Ces derniers jours, les contrôles se sont multipliés pour tenter d'intercepter les pétards importés et vendus illégalement. Et les prises sont conséquentes : près de deux tonne d'artifices saisies dans le Bas-Rhin, dont 580 kg, mardi matin sur le parking d'un magasin à Schweighouse-sur-Moder.
Deux tonnes saisies dans le Bas-Rhin a indiqué Roland Ries
Conformément à une tradition germanique, les Alsaciens ont l'habitude de fêter la Nouvelle année dans un vacarme pyrotechnique: pendant une bonne partie de la nuit, pétards et feux d'artifice fusent de toutes parts, dans les rues, les jardins, voire sur les balcons. Et chaque année, les services d'urgences doivent prendre en charge de graves blessures, notamment aux mains et aux yeux. Deux hommes d'une vingtaine d'années avaient succombé l'an dernier à des blessures au visage.
Citant le cas des "gros pétards" à Strasbourg et Mulhouse, le ministre de l'Intérieur, Manuel Valls, a rappelé mardi que ces villes alsaciennes faisaient partie des territoires qui "font comme tous les ans l'objet d'une surveillance particulière". Face au danger, policiers et gendarmes y ont multiplié les contrôles cette année. Depuis quelques jours ils ont saisi quelque 470 kilos de pétards et autres explosifs, soit chez des vendeurs à la sauvette, soit sur des particuliers qui étaient allés les acheter en Allemagne voisine, où ils sont disponibles en abondance les jours précèdent la Saint-Sylvestre. Une trentaine de kilos ont encore été saisis par la police dans la nuit de lundi à mardi, lors de divers contrôles.
Car cette année, sur décision des deux préfets alsaciens, la réglementation est particulièrement stricte: seuls les plus petits pétards (de catégorie K1) sont désormais autorisés, et uniquement pour les plus de 12 ans. Les plus puissants, "Tigre", "Bison" et autres mortiers, cauchemars des services d'urgence, nécessitent des autorisations.
"On va encore en baver"
En outre, les particuliers n'ont pas le droit de s'approvisionner en Allemagne. Formellement, l'usage des pétards est même interdit "à moins de 50 mètres des immeubles d'habitation", ce qui revient à une interdiction de facto en ville... bien difficile à faire appliquer. La presse locale observait récemment que cette mesure donnerait cependant un outil juridique aux forces de l'ordre pour appréhender les individus dont le comportement serait jugé particulièrement dangereux. La communication en direction du jeune public a été particulièrement musclée, avec notamment des séances d'information organisées dans tous les collèges du Bas-Rhin, depuis le début du mois d'octobre et jusqu'aux vacances de Noël. Objectif: toucher les 12.000 élèves de 4e du département.Dans les deux services d'urgence "SOS Main" de l'agglomération strasbourgeoise, le personnel soignant se préparait mardi, une nouvelle fois, à une nuit difficile. "On sait qu'on va encore en baver", soupire le Dr Philippe Liverneaux, chirurgien. Pour la Saint-Sylvestre, l'équipe de "SOS Mains" qu'il dirige, à Illkirch en banlieue de Strasbourg, a doublé ses effectifs. "On ne guérit pas d'une main déchirée par un explosif", met en garde de son côté Patrick Laemmel, cadre infirmier dans un autre service spécialisé à Strasbourg. Pendant la nuit du réveillon, "à minuit et quart, notre salle d'attente évoque un état de guerre, avec des mains déchiquettées", a-t-il dit à France Bleu Alsace.

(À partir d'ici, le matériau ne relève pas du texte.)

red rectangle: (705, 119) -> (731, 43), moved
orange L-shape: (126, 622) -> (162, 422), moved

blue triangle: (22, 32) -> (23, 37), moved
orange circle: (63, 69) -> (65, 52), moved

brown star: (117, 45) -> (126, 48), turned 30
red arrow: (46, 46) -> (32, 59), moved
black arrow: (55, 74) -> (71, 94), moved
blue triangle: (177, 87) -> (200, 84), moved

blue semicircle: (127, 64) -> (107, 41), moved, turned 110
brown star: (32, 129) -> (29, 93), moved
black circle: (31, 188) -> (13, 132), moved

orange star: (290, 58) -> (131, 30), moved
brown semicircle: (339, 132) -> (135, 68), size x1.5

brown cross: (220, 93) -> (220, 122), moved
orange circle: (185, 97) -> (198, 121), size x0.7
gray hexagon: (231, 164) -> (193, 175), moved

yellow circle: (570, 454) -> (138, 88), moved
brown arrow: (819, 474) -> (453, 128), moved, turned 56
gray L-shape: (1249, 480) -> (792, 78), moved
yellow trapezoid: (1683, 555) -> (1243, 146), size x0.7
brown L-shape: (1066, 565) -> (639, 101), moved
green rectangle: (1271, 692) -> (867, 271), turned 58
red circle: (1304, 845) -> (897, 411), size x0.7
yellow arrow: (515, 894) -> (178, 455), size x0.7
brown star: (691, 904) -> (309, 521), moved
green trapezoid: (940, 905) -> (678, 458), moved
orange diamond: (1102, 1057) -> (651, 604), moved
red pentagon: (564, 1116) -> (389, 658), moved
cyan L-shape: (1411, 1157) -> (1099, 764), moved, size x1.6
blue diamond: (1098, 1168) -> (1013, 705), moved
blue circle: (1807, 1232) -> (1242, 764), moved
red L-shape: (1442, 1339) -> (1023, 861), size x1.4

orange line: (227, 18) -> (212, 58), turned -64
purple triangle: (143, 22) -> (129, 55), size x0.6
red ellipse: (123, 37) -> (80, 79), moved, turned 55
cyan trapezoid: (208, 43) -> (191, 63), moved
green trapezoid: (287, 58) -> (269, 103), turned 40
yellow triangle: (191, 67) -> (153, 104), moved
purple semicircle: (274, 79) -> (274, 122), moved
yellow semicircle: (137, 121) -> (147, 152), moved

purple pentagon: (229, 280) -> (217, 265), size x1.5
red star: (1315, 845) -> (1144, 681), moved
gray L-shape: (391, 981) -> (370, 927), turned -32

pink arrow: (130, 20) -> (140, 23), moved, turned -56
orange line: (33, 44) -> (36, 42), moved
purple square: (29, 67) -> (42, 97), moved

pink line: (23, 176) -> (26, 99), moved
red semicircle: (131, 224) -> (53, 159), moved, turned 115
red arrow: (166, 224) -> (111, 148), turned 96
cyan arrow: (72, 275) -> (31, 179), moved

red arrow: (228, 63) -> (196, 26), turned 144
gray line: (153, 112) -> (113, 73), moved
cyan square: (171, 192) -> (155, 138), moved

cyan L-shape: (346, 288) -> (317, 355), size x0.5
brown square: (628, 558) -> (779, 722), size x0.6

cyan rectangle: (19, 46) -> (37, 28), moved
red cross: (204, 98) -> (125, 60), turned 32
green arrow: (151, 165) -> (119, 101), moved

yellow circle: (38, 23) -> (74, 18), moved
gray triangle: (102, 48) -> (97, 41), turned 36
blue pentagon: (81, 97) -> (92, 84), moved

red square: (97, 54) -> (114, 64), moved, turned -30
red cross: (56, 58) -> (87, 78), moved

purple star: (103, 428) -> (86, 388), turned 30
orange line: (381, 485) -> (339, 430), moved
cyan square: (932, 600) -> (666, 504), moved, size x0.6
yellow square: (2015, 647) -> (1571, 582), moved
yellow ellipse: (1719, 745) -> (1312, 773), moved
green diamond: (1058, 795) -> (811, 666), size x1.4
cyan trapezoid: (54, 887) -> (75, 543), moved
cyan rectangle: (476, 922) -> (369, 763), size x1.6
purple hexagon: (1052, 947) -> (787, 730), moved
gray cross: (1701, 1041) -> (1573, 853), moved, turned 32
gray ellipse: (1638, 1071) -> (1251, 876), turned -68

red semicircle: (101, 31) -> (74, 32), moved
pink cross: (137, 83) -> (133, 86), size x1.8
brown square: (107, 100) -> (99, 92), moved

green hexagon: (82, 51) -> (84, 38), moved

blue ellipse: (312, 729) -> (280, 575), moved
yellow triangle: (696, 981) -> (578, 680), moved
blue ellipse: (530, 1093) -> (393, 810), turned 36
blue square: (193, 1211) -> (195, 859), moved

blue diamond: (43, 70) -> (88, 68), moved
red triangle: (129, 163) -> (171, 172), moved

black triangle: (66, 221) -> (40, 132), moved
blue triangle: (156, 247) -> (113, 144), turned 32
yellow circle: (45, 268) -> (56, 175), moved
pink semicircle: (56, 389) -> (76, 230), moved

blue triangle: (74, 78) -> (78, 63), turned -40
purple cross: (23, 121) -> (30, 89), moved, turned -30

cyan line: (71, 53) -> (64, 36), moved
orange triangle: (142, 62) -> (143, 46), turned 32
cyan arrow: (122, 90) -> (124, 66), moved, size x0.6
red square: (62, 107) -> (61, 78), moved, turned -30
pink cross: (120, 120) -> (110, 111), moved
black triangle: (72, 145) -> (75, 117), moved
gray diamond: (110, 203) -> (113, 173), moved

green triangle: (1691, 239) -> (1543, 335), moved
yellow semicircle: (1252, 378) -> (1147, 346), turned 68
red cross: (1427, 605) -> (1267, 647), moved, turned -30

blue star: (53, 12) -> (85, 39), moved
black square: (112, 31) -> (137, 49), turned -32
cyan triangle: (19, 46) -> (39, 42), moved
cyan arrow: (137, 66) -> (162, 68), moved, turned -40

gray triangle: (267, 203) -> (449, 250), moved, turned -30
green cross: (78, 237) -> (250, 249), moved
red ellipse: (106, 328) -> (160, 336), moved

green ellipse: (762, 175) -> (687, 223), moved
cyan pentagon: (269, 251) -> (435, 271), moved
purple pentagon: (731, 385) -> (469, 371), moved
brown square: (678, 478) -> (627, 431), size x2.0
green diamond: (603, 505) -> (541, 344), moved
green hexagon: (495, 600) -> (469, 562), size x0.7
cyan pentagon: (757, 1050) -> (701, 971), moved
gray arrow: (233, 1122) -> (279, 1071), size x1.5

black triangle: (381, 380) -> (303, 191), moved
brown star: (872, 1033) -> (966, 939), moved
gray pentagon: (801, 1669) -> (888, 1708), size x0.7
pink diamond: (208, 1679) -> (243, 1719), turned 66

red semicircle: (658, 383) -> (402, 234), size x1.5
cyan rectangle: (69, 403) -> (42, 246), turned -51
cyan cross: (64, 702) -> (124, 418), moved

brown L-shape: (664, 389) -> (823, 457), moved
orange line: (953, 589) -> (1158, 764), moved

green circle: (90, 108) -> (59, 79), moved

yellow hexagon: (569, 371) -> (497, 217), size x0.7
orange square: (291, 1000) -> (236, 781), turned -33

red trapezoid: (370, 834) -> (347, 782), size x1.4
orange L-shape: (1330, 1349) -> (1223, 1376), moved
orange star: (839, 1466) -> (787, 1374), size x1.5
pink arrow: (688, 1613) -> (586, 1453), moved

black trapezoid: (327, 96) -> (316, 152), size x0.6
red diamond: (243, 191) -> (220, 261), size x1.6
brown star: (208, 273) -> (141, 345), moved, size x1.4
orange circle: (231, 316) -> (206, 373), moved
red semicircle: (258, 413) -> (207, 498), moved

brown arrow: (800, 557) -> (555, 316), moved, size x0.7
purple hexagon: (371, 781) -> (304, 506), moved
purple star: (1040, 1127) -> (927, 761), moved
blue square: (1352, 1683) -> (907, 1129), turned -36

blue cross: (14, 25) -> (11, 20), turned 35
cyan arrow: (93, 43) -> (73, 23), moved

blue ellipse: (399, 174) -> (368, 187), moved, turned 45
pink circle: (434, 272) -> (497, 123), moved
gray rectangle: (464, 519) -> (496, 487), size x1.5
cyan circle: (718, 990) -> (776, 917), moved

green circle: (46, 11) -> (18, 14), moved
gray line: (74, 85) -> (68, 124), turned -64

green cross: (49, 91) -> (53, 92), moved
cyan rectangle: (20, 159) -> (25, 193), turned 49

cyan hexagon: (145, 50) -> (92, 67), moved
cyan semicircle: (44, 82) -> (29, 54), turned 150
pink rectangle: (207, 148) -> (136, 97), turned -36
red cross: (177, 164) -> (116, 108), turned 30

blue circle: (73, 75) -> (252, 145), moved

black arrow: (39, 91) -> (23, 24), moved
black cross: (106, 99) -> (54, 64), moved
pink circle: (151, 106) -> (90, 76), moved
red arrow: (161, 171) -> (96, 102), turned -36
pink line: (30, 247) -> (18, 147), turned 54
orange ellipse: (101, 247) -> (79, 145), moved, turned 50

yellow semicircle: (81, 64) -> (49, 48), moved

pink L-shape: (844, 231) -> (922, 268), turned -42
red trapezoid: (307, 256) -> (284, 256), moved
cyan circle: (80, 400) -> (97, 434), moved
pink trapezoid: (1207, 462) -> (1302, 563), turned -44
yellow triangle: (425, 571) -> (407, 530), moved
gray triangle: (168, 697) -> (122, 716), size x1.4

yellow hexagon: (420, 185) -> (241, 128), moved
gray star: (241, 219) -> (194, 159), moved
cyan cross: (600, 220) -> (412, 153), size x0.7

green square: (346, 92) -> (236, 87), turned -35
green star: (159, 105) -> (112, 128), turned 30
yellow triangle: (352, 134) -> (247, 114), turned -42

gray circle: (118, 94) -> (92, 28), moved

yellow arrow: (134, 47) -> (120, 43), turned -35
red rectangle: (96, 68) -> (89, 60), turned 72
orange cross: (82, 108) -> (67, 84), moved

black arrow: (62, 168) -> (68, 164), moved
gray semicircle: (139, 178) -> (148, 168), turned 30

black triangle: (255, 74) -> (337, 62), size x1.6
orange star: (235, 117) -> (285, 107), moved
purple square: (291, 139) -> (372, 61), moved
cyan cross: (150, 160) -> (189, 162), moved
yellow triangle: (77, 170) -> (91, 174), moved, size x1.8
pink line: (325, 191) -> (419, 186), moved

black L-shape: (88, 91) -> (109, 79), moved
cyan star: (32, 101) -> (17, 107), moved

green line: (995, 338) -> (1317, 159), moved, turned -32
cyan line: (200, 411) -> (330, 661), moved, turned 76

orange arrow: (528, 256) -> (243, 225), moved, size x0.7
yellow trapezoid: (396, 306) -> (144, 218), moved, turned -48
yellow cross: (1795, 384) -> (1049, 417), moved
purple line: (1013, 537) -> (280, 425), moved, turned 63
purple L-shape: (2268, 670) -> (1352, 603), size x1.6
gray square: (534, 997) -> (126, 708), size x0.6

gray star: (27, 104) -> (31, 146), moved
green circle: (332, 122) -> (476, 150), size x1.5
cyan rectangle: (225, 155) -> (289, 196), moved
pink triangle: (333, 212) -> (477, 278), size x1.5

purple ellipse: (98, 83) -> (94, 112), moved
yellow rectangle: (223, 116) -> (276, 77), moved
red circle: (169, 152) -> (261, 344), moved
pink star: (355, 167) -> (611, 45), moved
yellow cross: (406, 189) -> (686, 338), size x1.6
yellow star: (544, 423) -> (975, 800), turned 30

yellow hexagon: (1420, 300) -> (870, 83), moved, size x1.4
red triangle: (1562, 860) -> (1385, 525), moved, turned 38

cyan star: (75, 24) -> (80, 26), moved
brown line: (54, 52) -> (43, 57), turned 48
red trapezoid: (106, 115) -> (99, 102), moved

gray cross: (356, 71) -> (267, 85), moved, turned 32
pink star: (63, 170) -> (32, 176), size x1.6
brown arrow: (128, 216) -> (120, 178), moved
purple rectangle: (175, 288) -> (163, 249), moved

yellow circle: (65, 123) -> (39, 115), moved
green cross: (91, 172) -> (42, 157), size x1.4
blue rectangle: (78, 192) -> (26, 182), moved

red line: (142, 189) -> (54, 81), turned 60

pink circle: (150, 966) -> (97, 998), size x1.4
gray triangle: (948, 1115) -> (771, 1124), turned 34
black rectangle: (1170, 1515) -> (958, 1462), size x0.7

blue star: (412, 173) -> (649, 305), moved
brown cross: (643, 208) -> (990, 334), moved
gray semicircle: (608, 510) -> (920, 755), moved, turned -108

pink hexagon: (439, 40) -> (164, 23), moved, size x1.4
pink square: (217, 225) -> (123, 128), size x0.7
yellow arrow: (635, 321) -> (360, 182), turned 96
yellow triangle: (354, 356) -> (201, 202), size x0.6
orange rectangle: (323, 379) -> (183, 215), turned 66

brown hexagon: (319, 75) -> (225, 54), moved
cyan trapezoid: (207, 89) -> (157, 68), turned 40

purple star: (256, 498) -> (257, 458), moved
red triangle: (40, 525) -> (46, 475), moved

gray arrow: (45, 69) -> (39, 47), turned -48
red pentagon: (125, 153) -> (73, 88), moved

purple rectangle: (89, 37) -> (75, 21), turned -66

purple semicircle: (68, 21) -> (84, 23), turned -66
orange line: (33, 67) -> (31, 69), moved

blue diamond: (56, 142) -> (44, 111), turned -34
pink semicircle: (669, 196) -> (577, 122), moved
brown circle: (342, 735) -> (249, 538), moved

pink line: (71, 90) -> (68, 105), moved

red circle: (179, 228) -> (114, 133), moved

A Thannenkirch, petit village du Centre-Alsace endeuillé l'an dernier par un accident mortel, le maire, Hubert Bihl, a fait distribuer dans toutes les boîtes à lettres un tract où l'on pouvait lire: "l'équipe municipale vous demande de dire non à ces manifestations meurtrières". Mais l'édile a reconnu ne pas croire "qu'un arrêté du maire puisse faire en sorte qu'on ne +pète+ plus de pétards, il faut que ça reste une réaction spontanée des habitants", a-t-il dit dans un entretien à France 3 Alsace.
Les fabricants de pétards, ulcérés par le manque à gagner découlant de la réglementation locale, ont saisi la justice administrative pour dénoncer une "entrave à la liberté du commerce". "Ils sont dans leur rôle. Mais personnellement, je trouve que contester ainsi une réglementation visant à protéger la vie des gens, ce n'est pas très moral", a commenté le préfet Stéphane Bouillon à propos de cette procédure, toujours en cours.